IL SILENZIO DELL’EUROPA

Thibaut Poirot, docente aggregato di storia, dottorando e incaricato di corso presso l’Università Parigi 1, Panthéon-Sorbonne

Silenzio, silenzio pesante e ossessionante dell’Unione europea da quando il 3 febbraio il corpo seviziato di Giulio Regeni è stato ritrovato in Egitto. Questo giovane ricercatore italiano, dottorando di economia presso l’università di Cambridge, scomparso il 25 gennaio, aveva molte tracce delle torture più atroci. Le circostanze molto misteriose che circondano la sua morte, i dubbi sull’identità dei torturatori hanno sollevato l’indignazione di molti accademici e ricercatori in tutto il mondo. Molti sono gli omaggi e molte sono le domande.

Ma, l’Europa cosa fa? Certo, le crisi diplomatiche  non mancano, l’attualità ne conta di nuove ogni giorno. Ma l’Italia sembra assai isolata, nel momento in cui le sue autorità politiche e diplomatiche chiedono tutta la verità all’Egitto. Mentre pesanti sospetti gravano sulla situazione dei diritti umani, cinque anni dopo la rivoluzione e la caduta del regime di Mubarak, la diplomazia sarebbe diventata indifferente verso la situazione del Paese più popoloso del mondo arabo? In passato, l’indifferenza verso gli assassinii avvenuti e rimasti irrisolti, gli omicidi senza colpevoli, i crimini passati sotto silenzio ha reso l’Europa incapace di cogliere nell’immediato le aspirazioni profonde delle primavere arabe.

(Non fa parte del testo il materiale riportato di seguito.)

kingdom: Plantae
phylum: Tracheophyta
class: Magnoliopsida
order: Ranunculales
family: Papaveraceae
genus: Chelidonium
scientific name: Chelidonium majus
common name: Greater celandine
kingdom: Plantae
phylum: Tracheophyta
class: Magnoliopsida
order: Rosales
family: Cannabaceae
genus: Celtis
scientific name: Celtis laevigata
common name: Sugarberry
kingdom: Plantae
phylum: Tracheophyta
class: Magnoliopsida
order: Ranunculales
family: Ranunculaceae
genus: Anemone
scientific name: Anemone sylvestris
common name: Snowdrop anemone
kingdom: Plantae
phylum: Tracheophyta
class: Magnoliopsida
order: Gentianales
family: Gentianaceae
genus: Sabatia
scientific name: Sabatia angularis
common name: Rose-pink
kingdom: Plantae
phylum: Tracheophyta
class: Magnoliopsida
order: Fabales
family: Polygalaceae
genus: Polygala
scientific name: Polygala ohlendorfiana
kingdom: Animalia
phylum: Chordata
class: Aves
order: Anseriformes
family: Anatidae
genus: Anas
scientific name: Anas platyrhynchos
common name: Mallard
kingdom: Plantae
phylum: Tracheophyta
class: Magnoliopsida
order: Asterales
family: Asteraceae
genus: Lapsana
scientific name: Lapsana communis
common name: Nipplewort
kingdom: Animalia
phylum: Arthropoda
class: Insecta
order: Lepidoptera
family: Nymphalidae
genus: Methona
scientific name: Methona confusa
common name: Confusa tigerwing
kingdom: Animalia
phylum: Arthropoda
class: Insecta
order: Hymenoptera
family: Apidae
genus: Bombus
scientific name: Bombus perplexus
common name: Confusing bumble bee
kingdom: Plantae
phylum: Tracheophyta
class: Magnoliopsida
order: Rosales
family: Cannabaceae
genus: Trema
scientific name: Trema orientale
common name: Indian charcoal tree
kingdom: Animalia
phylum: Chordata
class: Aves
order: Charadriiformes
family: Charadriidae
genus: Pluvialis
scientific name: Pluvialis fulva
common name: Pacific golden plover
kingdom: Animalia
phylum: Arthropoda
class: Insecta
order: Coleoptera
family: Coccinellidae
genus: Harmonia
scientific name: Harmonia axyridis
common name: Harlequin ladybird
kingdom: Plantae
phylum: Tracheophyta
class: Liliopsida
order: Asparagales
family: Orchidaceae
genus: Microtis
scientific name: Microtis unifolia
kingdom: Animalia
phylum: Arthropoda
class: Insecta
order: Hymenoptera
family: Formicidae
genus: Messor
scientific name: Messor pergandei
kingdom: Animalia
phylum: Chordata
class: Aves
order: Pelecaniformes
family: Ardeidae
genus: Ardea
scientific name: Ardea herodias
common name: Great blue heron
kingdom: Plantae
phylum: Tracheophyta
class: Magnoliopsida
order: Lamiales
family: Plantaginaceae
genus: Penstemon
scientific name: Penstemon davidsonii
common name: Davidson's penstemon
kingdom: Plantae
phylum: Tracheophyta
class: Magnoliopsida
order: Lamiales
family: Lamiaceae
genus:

Questa morte, tuttavia, ha qualcosa di terribile per una generazione che percorre il mondo, tenta di comprenderlo e studiarlo in tutta la sua complessità. Questa generazione europea che ha il volto di Giulio Regeni, cittadino italiano e ricercatore di un’università britannica, questa generazione per la quale un percorso si costruisce a livello continentale e mondiale, non ha il diritto di aspettarsi che l’Europa abbia un atteggiamento fermo sulla libertà di ricerca, di studiare con metodo e convinzione i problemi della nostra epoca?

Difesa delle libertà accademiche

Si possono discutere senza timore le voci grottesche seguite al dramma su un presunto affare di spionaggio, o una vicenda di costumi personali, di un “cattivo incontro”? Tutte le rivelazioni sulle circostanze della sua scomparsa, le sue ricerche sul campo sui sindacati indipendenti egiziani rendono più pressante un’unica domanda: Giulio Regeni è stato ucciso perché era un ricercatore? È questa semplice domanda che oggi la diplomazia europea deve porre al fianco dell’Italia.

Da molti secoli esiste una bella definizione per descrivere questo vasto spazio di scambi e di saperi sul continente europeo e non solo, quella della «Repubblica delle Lettere» e «Repubblica delle Scienze». Gli scambi intellettuali a un livello sempre più grande che permettano alla ricerca di avanzare sono la definizione stessa del progetto europeo. Discutere, dibattere, confrontare i metodi, rivelare e scoprire ambiti sconosciuti, decostruire le rappresentazioni, rileggere gli eventi e contestualizzare lo spazio, è ciò che molti giovani europei fanno e devono poter continuare a fare, senza paura, senza chiusure, senza ostacoli. Lo dobbiamo a Giulio Regeni, cittadino europeo, lo dobbiamo agli studenti che domani riprenderanno il cammino.

Speriamo che l’Europa si mobiliti e sia all’altezza delle reazioni degne e gravi della società civile in Italia e in Gran Bretagna. Speriamo che la Francia, se ancora crede nella difesa delle libertà accademiche e delle libertà in generale, sostenga l’Italia nella richiesta della verità completa alle autorità egiziane. Per questa ragione, la comunità accademica francese deve mobilitarsi, deve rivendicare insieme a tutti queste semplici parole: verità e giustizia.